In AI, low prototyping costs and customer uncertainty make the traditional research-first PM model obsolete. The new approach is to build a prototype quickly, show it to customers to discover possibilities, and then iterate based on their reactions, effectively building the solution before the problem is fully defined.

Product Requirement Documents (PRDs) are often written and then ignored. AI-generated prototypes change this dynamic by serving as powerful internal communication tools. Putting an interactive model in front of engineering and design teams sparks better, more tangible conversations and ideas than a flat document ever could.

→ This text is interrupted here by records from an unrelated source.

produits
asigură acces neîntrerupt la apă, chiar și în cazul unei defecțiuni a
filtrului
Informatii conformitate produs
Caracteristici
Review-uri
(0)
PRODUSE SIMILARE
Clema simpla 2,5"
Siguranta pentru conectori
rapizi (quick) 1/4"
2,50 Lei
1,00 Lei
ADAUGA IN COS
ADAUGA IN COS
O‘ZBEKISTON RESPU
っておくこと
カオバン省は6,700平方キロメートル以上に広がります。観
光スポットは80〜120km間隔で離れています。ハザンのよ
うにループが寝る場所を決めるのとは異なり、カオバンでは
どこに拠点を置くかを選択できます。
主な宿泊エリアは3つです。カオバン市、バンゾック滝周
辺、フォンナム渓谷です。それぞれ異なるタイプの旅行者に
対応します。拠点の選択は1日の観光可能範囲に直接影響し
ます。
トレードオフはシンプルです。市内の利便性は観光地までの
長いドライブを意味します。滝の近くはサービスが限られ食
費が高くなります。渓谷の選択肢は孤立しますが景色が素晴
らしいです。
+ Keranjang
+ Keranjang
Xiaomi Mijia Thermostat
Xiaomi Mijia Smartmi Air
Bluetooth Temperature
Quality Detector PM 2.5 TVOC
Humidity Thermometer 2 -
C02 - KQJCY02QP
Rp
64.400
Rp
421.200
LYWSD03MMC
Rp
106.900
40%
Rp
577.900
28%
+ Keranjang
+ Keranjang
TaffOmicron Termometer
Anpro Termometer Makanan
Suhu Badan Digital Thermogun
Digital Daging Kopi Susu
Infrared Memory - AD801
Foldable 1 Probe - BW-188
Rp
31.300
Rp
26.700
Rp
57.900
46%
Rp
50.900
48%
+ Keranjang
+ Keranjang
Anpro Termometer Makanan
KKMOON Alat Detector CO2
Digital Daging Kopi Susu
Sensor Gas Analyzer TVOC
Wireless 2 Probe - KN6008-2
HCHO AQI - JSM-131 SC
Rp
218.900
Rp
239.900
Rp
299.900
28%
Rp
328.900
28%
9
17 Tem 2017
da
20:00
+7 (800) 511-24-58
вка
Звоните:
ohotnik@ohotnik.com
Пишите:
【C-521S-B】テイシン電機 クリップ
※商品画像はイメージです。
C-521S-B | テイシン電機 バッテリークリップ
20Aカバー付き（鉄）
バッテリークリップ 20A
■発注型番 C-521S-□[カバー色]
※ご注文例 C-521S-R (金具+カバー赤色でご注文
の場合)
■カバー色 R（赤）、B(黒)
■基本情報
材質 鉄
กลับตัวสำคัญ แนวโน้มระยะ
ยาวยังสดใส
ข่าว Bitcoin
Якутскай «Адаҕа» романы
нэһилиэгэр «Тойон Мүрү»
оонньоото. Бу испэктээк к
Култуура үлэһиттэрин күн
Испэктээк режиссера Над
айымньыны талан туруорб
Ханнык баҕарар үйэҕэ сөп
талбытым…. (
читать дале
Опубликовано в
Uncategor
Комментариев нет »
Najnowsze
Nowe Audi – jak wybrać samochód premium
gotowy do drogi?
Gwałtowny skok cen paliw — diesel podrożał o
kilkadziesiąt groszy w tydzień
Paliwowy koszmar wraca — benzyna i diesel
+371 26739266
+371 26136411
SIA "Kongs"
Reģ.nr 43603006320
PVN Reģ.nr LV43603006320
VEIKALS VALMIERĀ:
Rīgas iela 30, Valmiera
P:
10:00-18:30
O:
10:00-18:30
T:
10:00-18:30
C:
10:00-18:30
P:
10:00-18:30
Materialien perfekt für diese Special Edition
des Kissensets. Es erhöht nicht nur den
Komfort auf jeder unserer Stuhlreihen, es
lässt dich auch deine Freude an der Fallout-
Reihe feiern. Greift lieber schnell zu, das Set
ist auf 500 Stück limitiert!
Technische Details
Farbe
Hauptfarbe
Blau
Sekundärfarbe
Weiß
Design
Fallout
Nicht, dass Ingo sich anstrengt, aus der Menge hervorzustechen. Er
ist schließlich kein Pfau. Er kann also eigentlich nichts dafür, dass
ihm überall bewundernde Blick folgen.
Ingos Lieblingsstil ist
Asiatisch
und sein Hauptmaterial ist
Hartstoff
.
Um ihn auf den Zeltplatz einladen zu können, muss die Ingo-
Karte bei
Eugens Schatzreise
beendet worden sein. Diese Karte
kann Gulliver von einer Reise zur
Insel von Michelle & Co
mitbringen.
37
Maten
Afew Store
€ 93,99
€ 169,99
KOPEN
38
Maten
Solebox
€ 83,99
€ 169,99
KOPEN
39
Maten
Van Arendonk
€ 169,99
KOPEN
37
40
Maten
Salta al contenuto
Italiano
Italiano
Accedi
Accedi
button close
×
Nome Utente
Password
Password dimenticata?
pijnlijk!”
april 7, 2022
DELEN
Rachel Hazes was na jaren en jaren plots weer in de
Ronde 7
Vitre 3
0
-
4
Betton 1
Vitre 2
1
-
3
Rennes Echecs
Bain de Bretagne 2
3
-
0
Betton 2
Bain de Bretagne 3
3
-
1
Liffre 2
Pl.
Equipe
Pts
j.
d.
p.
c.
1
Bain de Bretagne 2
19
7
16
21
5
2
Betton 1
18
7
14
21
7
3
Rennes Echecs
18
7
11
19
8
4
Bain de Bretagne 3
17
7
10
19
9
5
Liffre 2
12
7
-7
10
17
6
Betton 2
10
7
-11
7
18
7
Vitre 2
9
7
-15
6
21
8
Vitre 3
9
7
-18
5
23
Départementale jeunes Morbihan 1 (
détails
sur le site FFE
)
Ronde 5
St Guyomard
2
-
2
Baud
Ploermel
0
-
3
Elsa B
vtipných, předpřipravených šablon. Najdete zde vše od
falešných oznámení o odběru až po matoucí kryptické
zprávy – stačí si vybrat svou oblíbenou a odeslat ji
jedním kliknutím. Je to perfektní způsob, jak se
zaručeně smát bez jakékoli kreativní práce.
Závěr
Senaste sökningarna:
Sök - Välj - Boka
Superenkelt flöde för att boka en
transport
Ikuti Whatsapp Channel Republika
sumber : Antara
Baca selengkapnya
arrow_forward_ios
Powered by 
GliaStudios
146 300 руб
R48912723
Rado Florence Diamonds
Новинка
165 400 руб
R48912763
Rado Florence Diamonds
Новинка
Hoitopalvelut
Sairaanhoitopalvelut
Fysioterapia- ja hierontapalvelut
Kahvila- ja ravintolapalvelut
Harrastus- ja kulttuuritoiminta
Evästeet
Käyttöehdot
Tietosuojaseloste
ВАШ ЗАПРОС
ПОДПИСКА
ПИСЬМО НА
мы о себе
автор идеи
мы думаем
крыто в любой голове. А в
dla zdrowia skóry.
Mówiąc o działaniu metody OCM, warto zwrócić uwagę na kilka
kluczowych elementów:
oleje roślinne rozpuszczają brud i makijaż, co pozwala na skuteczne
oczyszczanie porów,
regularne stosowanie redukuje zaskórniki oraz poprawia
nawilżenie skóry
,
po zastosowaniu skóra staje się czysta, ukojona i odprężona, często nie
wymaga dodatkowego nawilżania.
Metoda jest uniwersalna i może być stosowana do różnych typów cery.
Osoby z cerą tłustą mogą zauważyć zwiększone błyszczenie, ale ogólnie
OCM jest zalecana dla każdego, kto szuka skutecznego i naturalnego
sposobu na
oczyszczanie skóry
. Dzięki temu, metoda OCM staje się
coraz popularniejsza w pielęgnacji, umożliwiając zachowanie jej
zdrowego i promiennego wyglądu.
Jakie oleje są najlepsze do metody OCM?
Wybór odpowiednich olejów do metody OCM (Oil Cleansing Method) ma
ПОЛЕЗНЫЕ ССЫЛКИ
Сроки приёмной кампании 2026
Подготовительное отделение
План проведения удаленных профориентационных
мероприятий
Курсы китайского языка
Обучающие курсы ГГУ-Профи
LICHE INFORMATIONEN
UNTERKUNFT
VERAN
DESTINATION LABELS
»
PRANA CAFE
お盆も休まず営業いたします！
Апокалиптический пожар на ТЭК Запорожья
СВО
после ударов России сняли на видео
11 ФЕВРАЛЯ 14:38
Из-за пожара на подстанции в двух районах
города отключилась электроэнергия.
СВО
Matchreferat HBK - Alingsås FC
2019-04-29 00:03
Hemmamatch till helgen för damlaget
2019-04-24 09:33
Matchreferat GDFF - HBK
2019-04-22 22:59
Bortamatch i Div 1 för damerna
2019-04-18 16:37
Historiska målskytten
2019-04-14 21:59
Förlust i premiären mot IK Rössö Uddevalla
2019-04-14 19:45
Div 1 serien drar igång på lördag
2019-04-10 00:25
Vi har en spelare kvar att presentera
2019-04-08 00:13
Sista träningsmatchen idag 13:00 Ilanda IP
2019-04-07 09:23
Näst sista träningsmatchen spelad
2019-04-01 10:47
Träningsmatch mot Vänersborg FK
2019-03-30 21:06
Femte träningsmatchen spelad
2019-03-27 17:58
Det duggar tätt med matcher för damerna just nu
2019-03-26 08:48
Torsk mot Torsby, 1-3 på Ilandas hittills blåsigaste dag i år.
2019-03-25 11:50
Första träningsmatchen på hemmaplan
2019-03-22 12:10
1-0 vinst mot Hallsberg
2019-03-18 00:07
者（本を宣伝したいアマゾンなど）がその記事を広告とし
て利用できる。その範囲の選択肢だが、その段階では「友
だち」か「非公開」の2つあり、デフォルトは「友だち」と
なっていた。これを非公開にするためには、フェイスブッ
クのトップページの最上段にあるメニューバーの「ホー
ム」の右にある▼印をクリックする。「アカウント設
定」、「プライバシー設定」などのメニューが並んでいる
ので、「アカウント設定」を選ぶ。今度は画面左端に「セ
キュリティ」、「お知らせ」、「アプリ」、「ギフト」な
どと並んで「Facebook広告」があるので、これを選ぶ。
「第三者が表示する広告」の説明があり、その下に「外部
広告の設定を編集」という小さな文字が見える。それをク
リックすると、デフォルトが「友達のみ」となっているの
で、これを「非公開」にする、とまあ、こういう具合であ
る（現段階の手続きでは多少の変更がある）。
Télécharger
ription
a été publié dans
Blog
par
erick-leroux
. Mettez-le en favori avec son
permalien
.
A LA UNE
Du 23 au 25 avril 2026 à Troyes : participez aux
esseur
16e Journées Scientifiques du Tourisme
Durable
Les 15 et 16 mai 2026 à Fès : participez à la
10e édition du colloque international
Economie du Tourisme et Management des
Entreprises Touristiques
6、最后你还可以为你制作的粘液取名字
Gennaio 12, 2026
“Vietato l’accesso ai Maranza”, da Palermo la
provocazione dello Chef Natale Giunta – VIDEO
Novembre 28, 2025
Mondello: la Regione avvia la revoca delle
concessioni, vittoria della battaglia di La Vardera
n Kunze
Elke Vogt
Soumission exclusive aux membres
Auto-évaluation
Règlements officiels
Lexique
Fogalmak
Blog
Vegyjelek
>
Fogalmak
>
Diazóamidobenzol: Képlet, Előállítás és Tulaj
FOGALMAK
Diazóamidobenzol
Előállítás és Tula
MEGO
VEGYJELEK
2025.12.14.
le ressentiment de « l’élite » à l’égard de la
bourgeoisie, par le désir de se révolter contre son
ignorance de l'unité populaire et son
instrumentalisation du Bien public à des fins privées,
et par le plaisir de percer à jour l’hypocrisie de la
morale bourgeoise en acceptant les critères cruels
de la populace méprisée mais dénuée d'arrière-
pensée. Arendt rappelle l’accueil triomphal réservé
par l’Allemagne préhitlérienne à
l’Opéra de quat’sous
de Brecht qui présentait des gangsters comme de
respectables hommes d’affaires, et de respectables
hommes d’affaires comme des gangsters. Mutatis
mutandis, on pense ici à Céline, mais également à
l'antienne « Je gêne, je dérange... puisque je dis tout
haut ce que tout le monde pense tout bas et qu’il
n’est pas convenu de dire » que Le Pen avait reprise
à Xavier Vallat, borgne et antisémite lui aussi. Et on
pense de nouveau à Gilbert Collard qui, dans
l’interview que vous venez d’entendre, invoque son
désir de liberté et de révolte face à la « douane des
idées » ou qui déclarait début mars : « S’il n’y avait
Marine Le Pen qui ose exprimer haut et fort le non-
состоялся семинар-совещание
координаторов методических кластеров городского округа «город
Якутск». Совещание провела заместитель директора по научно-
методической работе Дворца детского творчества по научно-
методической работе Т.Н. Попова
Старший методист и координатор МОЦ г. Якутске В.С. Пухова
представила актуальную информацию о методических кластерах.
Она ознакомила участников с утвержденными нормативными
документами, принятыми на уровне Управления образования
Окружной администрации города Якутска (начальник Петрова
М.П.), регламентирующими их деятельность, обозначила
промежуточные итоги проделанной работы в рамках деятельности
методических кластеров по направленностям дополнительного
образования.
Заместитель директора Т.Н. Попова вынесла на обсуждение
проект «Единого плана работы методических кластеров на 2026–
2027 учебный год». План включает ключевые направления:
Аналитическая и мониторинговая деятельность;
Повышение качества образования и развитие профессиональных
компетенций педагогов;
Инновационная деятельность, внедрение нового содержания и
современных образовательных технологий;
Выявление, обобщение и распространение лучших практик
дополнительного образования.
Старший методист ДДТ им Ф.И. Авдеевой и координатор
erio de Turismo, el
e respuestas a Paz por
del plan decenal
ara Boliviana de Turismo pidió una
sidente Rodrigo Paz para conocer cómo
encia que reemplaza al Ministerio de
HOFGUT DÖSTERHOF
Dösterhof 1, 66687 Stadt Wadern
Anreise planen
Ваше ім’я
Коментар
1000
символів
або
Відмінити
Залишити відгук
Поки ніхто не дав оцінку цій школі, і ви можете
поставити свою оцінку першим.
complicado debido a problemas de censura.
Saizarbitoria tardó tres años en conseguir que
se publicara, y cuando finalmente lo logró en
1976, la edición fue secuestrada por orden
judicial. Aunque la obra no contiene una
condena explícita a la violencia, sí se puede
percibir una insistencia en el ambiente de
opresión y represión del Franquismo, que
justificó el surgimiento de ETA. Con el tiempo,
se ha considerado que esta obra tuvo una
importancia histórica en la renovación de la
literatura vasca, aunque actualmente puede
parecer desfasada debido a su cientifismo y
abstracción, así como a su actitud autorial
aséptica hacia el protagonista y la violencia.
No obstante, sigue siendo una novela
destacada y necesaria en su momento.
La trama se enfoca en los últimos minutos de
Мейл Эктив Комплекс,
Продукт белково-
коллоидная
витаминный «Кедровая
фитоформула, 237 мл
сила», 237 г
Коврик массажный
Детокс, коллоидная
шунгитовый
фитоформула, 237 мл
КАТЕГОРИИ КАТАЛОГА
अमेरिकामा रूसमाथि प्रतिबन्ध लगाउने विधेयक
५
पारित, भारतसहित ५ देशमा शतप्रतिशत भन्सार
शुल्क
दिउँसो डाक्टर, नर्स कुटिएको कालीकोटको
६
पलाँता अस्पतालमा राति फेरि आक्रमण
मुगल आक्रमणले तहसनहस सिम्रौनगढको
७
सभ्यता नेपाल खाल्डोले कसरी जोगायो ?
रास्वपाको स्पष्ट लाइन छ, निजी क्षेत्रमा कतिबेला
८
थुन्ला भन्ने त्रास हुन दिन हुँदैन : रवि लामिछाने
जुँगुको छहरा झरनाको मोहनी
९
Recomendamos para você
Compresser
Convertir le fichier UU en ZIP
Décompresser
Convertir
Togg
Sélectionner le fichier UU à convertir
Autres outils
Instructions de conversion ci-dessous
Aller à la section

Instead of just asking an AI to write a PRD, first provide it with a "Socratic questioning" template. The LLM will then act as a thinking partner, asking challenging, open-ended questions about the problem and solution. This upfront thinking process results in a significantly more robust final document.

A powerful but unintuitive AI development pattern is to give a model a vague goal and let it attempt a full implementation. This "throwaway" draft, with its mistakes and unexpected choices, provides crucial insights for writing a much more accurate plan for the final version.

Instead of writing detailed Product Requirement Documents (PRDs), use a brief prompt with an AI tool like Vercel's v0. The generated prototype immediately reveals gaps and unstated assumptions in your thinking, allowing you to refine requirements based on the AI's 'misinterpretations' before creating a clearer final spec.

Instead of writing a traditional spec, the product team at Yelp starts by writing an ideal sample conversation between a user and the AI assistant. This "golden conversation" serves as the primary artifact to work backward from, defining the desired user experience before any technical requirements.